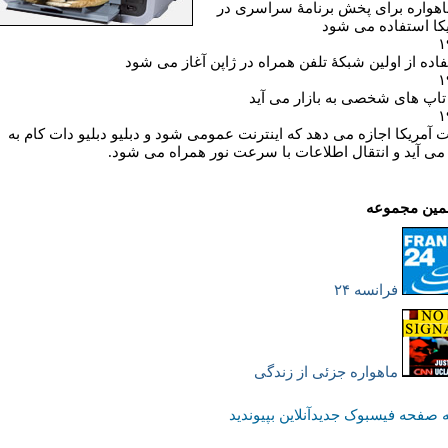
اهواره برای پخش برنامۀ سراسری در
کا استفاده می شود
۱
اده از اولين شبکۀ تلفن همراه در ژاپن آغاز می شود
۱
اپ های شخصی به بازار می آيد
۱
 آمريکا اجازه می دهد که اينترنت عمومی شود و دبليو دبليو دات کام به
 می آيد و انتقال اطلاعات با سرعت نور همراه می شود.
همين مجموعه
فرانسه ۲۴
ماهواره جزئی از زندگی
 صفحه فیسبوک جدیدآنلاین بپیوندید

== Work task ==
Format the text read from the pages in all the rows above as a JSON list of strings, one string per line, leaving out blank lines and the pictures.

== Completed task ==
[
  "اهواره برای پخش برنامۀ سراسری در",
  "کا استفاده می شود",
  "۱",
  "اده از اولين شبکۀ تلفن همراه در ژاپن آغاز می شود",
  "۱",
  "اپ های شخصی به بازار می آيد",
  "۱",
  " آمريکا اجازه می دهد که اينترنت عمومی شود و دبليو دبليو دات کام به",
  " می آيد و انتقال اطلاعات با سرعت نور همراه می شود.",
  "همين مجموعه",
  "فرانسه ۲۴",
  "ماهواره جزئی از زندگی",
  " صفحه فیسبوک جدیدآنلاین بپیوندید"
]